Improving Performance:

To minimize the number of vertices sent to the pipeline and thereby improve vertex processing performance, use graphics primitives that minimize the amount of data being sent to and processed by the GPU, such as using single triangle strips.

Samples Blended, pixels

Represents the total number of samplers or pixels written to all render targets.

Samples Written

Represents the number of pixels/samples written to render targets.

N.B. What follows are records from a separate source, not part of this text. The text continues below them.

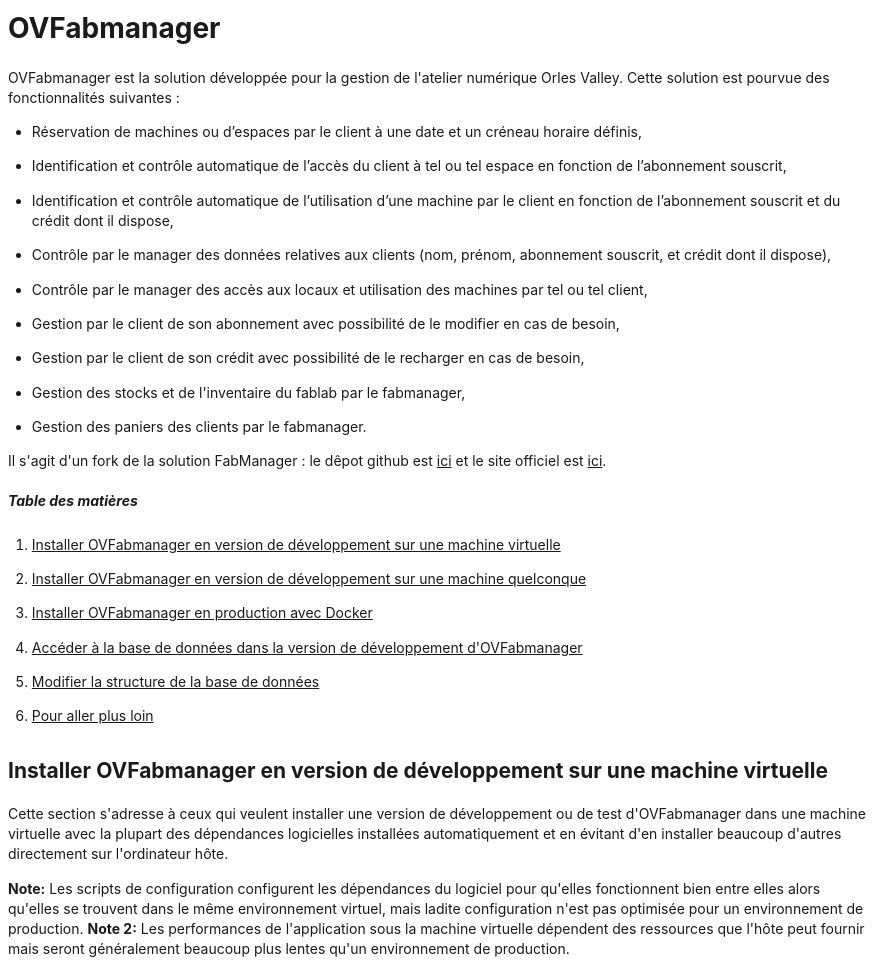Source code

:# OVFabmanager

OVFabmanager est la solution développée pour la gestion de l'atelier numérique Orles Valley.
Cette solution est pourvue des fonctionnalités suivantes :

* Réservation de machines ou d’espaces par le client à une date et un créneau horaire définis,

* Identification et contrôle automatique de l’accès du client à tel ou tel espace en fonction de l’abonnement souscrit,

* Identification et contrôle automatique de l’utilisation d’une machine par le client en fonction de l’abonnement souscrit et du crédit dont il dispose,

* Contrôle par le manager des données relatives aux clients (nom, prénom, abonnement souscrit, et crédit dont il dispose),

* Contrôle par le manager des accès aux locaux et utilisation des machines par tel ou tel client,

* Gestion par le client de son abonnement avec possibilité de le modifier en cas de besoin,

* Gestion par le client de son crédit avec possibilité de le recharger en cas de besoin,

* Gestion des stocks et de l'inventaire du fablab par le fabmanager,

* Gestion des paniers des clients par le fabmanager.

Il s'agit d'un fork de la solution FabManager : le dêpot github est [ici](https://github.com/sleede/fab-manager) et le site officiel est [ici](https://www.fab-manager.com/).

##### Table des matières

1. [Installer OVFabmanager en version de développement sur une machine virtuelle](#installer_OVFabmanager_en_version_de_developpement_sur_une_machine_virtuelle)

2. [Installer OVFabmanager en version de développement sur une machine quelconque](#installer_OVFabmanager_en_version_de_developpement_sur_une_machine_quelconque)

3. [Installer OVFabmanager en production avec Docker](#installer_OVFabmanager_en_production_avec_docker)

4. [Accéder à la base de données dans la version de développement d'OVFabmanager](#acceder_a_la_base_de_donnees_dans_la_version_de_developpement)

5. [Modifier la structure de la base de données](#modifier_la_structure_de_la_base_de_donnees)

6. [Pour aller plus loin](#pour_aller_plus_loin)

<a name="installer_OVFabmanager_en_version_de_developpement_sur_une_machine_virtuelle"></a>
## Installer OVFabmanager en version de développement sur une machine virtuelle

Cette section s'adresse à ceux qui veulent installer une version de développement ou de test d'OVFabmanager dans une machine virtuelle avec la plupart des dépendances logicielles installées automatiquement et en évitant d'en installer beaucoup d'autres directement sur l'ordinateur hôte.

**Note:** Les scripts de configuration configurent les dépendances du logiciel pour qu'elles fonctionnent bien entre elles alors qu'elles se trouvent dans le même environnement virtuel, mais ladite configuration n'est pas optimisée pour un environnement de production.
**Note 2:** Les performances de l'application sous la machine virtuelle dépendent des ressources que l'hôte peut fournir mais seront généralement beaucoup plus lentes qu'un environnement de production.
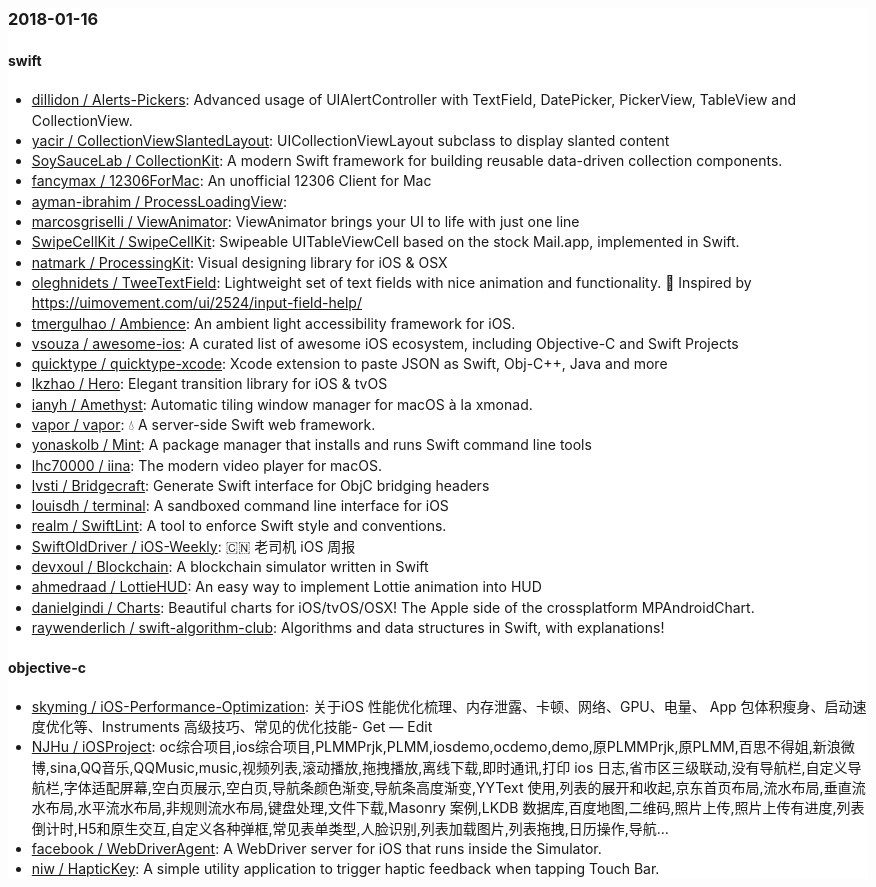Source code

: ### 2018-01-16

#### swift
* [dillidon / Alerts-Pickers](https://github.com/dillidon/Alerts-Pickers): Advanced usage of UIAlertController with TextField, DatePicker, PickerView, TableView and CollectionView.
* [yacir / CollectionViewSlantedLayout](https://github.com/yacir/CollectionViewSlantedLayout): UICollectionViewLayout subclass to display slanted content
* [SoySauceLab / CollectionKit](https://github.com/SoySauceLab/CollectionKit): A modern Swift framework for building reusable data-driven collection components.
* [fancymax / 12306ForMac](https://github.com/fancymax/12306ForMac): An unofficial 12306 Client for Mac
* [ayman-ibrahim / ProcessLoadingView](https://github.com/ayman-ibrahim/ProcessLoadingView): 
* [marcosgriselli / ViewAnimator](https://github.com/marcosgriselli/ViewAnimator): ViewAnimator brings your UI to life with just one line
* [SwipeCellKit / SwipeCellKit](https://github.com/SwipeCellKit/SwipeCellKit): Swipeable UITableViewCell based on the stock Mail.app, implemented in Swift.
* [natmark / ProcessingKit](https://github.com/natmark/ProcessingKit): Visual designing library for iOS & OSX
* [oleghnidets / TweeTextField](https://github.com/oleghnidets/TweeTextField): Lightweight set of text fields with nice animation and functionality. 🚀 Inspired by https://uimovement.com/ui/2524/input-field-help/
* [tmergulhao / Ambience](https://github.com/tmergulhao/Ambience): An ambient light accessibility framework for iOS.
* [vsouza / awesome-ios](https://github.com/vsouza/awesome-ios): A curated list of awesome iOS ecosystem, including Objective-C and Swift Projects
* [quicktype / quicktype-xcode](https://github.com/quicktype/quicktype-xcode): Xcode extension to paste JSON as Swift, Obj-C++, Java and more
* [lkzhao / Hero](https://github.com/lkzhao/Hero): Elegant transition library for iOS & tvOS
* [ianyh / Amethyst](https://github.com/ianyh/Amethyst): Automatic tiling window manager for macOS à la xmonad.
* [vapor / vapor](https://github.com/vapor/vapor): 💧 A server-side Swift web framework.
* [yonaskolb / Mint](https://github.com/yonaskolb/Mint): A package manager that installs and runs Swift command line tools
* [lhc70000 / iina](https://github.com/lhc70000/iina): The modern video player for macOS.
* [lvsti / Bridgecraft](https://github.com/lvsti/Bridgecraft): Generate Swift interface for ObjC bridging headers
* [louisdh / terminal](https://github.com/louisdh/terminal): A sandboxed command line interface for iOS
* [realm / SwiftLint](https://github.com/realm/SwiftLint): A tool to enforce Swift style and conventions.
* [SwiftOldDriver / iOS-Weekly](https://github.com/SwiftOldDriver/iOS-Weekly): 🇨🇳 老司机 iOS 周报
* [devxoul / Blockchain](https://github.com/devxoul/Blockchain): A blockchain simulator written in Swift
* [ahmedraad / LottieHUD](https://github.com/ahmedraad/LottieHUD): An easy way to implement Lottie animation into HUD
* [danielgindi / Charts](https://github.com/danielgindi/Charts): Beautiful charts for iOS/tvOS/OSX! The Apple side of the crossplatform MPAndroidChart.
* [raywenderlich / swift-algorithm-club](https://github.com/raywenderlich/swift-algorithm-club): Algorithms and data structures in Swift, with explanations!

#### objective-c
* [skyming / iOS-Performance-Optimization](https://github.com/skyming/iOS-Performance-Optimization): 关于iOS 性能优化梳理、内存泄露、卡顿、网络、GPU、电量、 App 包体积瘦身、启动速度优化等、Instruments 高级技巧、常见的优化技能- Get — Edit
* [NJHu / iOSProject](https://github.com/NJHu/iOSProject): oc综合项目,ios综合项目,PLMMPrjk,PLMM,iosdemo,ocdemo,demo,原PLMMPrjk,原PLMM,百思不得姐,新浪微博,sina,QQ音乐,QQMusic,music,视频列表,滚动播放,拖拽播放,离线下载,即时通讯,打印 ios 日志,省市区三级联动,没有导航栏,自定义导航栏,字体适配屏幕,空白页展示,空白页,导航条颜色渐变,导航条高度渐变,YYText 使用,列表的展开和收起,京东首页布局,流水布局,垂直流水布局,水平流水布局,非规则流水布局,键盘处理,文件下载,Masonry 案例,LKDB 数据库,百度地图,二维码,照片上传,照片上传有进度,列表倒计时,H5和原生交互,自定义各种弹框,常见表单类型,人脸识别,列表加载图片,列表拖拽,日历操作,导航…
* [facebook / WebDriverAgent](https://github.com/facebook/WebDriverAgent): A WebDriver server for iOS that runs inside the Simulator.
* [niw / HapticKey](https://github.com/niw/HapticKey): A simple utility application to trigger haptic feedback when tapping Touch Bar.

The graphics driver 9.17.10 introduces a new notion of deferred clears. For the sake of optimization, the driver decides whether to defer the actual rendering of clear calls in case subsequent clear and draw calls make it unnecessary. As a result, when clear calls are deferred, the Graphics Frame Analyzer shows their GPU Duration and Samples Written as zero. If later it turns out that a clear call needs to be drawn, the work associated with that clear call gets included in the duration of the erg that was being drawn when this clear call was deferred, not necessarily a clear call. This means that in the Graphics Frame Analyzer metrics associated with a clear call accurately reflect the real work associated with that erg.

Alpha Test Fails

Represents the number of pixels that failed the alpha test and are ignored (not written to the surface).

Examples:

If Alpha Test Fails is 5000, then 5000 pixels failed the alpha test and were not written to the surface.

Pixels Rendered

Represents the number of pixels that passed the depth-test (both Z-buffer and Stencil if enabled). If the depth-test was disabled, Pixels Rendered counts all the pixels that passed through from the previous pipeline stage.

NOTE:

Pixels that passed the depth-test might not necessarily appear in the render target, which could occur if the color buffer write mask is set to 0.

Examples:

  • If you render a quad with 8x8 pixels, located entirely within the viewing frustum and all the pixels passed depth test, Pixels Rendered is 64.
  • If you render a quad with 8x8 pixels, located entirely within the viewing frustum and half of the pixels are rejected by depth tests or other stages of the graphics pipeline, Pixels Rendered is 32.

Improving Performance:

A high number of rendered pixels results in a high number of pixel shader executions, which requires more rendering time. To keep the number of rendered pixels as low as possible, optimize the rendering order to maximize Early-Z benefit or use a Z-only pass if possible.

To find areas with high depth complexity, use the Overdraw option in the Graphics Frame Analyzer.